Use this lane when the starting point is a contact-style address and you want a focused investigation.
Overview
This lane is for the kind of input that already identifies one account or contact point. It looks for breach exposure, related registrations, and public references that connect back to that address.
Request
POST /osint/investigate/emailBase URL: https://test.intelfetch.dev/api/v1
Authentication: send your Bearer token in the Authorization header.
Body
{
"topic": "name@example.com",
"language": "en",
"dateRange": "past_month",
"usePython": false
}Fields
| Field | Required | Notes |
|---|---|---|
topic | Yes | The exact address to inspect |
language | No | Narrows public-source searches when supported |
dateRange | No | Helps focus on recent references |
usePython | No | Enables the Python-backed checks when available |
Response
This lane typically returns:
findingsemailBreachesemailRegistrations
Review findings first, then open the structured sections when you need the normalized record of what was found.

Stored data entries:
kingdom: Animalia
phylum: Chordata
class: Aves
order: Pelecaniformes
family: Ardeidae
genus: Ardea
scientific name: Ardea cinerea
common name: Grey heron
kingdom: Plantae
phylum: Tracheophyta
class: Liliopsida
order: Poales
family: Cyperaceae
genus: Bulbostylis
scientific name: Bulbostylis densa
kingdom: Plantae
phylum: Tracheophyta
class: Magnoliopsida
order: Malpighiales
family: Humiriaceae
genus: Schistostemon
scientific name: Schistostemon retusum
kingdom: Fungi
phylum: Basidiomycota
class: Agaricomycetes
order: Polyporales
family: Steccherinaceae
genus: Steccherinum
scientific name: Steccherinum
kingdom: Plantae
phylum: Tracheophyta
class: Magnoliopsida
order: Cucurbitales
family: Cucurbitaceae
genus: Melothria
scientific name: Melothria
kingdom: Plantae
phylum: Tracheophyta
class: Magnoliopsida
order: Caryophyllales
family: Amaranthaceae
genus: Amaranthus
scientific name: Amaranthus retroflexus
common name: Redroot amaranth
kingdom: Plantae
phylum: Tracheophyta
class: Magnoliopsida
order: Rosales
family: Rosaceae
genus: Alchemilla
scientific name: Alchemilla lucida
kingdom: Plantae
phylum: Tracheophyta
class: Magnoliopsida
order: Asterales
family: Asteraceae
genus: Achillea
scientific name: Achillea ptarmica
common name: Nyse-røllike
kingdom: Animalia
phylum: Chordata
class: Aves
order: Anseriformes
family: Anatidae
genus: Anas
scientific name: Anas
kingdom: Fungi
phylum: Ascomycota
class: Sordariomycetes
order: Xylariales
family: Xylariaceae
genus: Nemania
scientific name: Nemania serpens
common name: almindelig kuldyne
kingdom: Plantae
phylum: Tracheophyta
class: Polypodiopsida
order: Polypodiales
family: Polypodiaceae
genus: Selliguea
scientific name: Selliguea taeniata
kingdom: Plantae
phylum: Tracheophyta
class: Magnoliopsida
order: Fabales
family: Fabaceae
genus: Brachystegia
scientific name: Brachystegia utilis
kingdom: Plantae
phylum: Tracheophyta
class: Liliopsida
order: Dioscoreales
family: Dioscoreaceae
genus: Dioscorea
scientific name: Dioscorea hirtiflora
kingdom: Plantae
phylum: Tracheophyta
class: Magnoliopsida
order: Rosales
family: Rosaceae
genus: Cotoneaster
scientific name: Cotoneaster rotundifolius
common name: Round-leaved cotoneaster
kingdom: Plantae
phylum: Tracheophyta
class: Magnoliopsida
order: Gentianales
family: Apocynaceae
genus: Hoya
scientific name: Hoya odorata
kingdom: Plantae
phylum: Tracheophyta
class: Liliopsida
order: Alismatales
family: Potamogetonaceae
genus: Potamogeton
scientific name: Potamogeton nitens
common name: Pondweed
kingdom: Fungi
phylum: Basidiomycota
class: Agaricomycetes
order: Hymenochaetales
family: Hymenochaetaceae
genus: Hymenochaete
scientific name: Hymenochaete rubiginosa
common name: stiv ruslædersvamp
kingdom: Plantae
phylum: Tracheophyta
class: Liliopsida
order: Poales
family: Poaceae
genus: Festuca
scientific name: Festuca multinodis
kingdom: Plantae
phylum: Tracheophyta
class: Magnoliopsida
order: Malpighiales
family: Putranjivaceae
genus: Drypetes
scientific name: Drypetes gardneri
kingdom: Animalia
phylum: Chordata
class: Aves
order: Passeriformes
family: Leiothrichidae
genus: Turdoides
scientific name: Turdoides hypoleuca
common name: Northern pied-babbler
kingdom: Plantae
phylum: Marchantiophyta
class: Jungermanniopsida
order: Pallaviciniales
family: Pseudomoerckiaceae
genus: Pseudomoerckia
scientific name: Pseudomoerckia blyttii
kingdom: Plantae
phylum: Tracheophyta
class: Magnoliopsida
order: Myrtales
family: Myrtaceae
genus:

*Work instructions*:
A. Update the email investigation documentation between "Use this lane" and "to that address.", inclusive, replacing every occurrence of "lane" with "workflow".
B. Write what comes next in the email investigation documentation, beginning after its final sentence.

*Responses by task*:
A.
Use this workflow when the starting point is a contact-style address and you want a focused investigation.
Overview
This workflow is for the kind of input that already identifies one account or contact point. It looks for breach exposure, related registrations, and public references that connect back to that address.

B.
{
"findings": [
{
"title": "name@example.com registered on Example Site",
"source": "Holehe",
"type": "email_registration",
"url": "https://examplesite.com",
"date": "2026-05-19T00:00:00Z"
}
],
"emailBreaches": [
{
"breachName": "ExampleBreachDB",
"breachDate": "2025-01-01",
"pwnCount": 1200000,
"dataClasses": ["email", "password_hash"]
}
],
"emailRegistrations": [
{
"site": "Example Site",
"url": "https://examplesite.com",
"registered": true,
"rateLimit": false
}
]
}How to use it well
- Keep the address exact.
- Add a date range only when you want a tighter pass.
- Use language filters when the public result set is noisy.
- If the first pass is empty, confirm the address spelling before changing the query shape.